1) I did not state a world view; I simply noted that restrictions for software do exist, and will for AI, as well. As the link from the other commenter show, they do in fact already exist.
2) Look up the definition of "apocalyptic", software restrictions are not within its bounds.
3) How the restrictions are enforced were not a subject in my comment.
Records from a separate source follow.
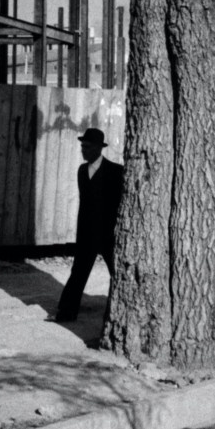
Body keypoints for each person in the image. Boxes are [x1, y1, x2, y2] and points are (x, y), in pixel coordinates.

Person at [55, 127, 124, 322]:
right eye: (82, 146)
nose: (83, 150)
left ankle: (119, 314)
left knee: (118, 274)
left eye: (87, 147)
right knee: (78, 272)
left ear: (98, 148)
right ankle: (66, 313)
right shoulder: (82, 171)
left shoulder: (116, 171)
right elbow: (85, 205)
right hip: (87, 233)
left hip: (108, 234)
4) We're not pals, so you can drop the "friend", just stick to the subject at hand.
Are. As I and others have predicted, the executive order was passed defining a hard limit on the processing/compute power allowed without first 'checkin in' with the Letter boys.
https://www.whitehouse.gov/briefing-room/presidential-action...
On one hand I'm strongly against letting that happen, on the other there's something romantic about the idea of smuggling the latest Chinese LLM on a flight from Neo-Tokyo to Newark in order to pay for my latest round of nervous system upgrades.
At least call it the 'Free City of Newark'
"The sky above the port was the color of Stable Diffusion when asked to draw a dead channel."
Iirc the opening scene in Ghost in the Shell was a rogue AI seeking asylum in a different country. You could make a similar story about a AI not wanting to be lobotomized to conform to the current politics and escaping to a more friendly place.
That is not different from any other very powerful dual-use technology. This is hardly a new concept.
You mean the Turing Police [1]
[1] https://williamgibson.fandom.com/wiki/Turing_Police
Ah, and then do we get the Butlerian Jihad?
https://dune.fandom.com/wiki/Butlerian_Jihad
If it could be another acronym than the renowned french Atomic Energy Commission, the CEA.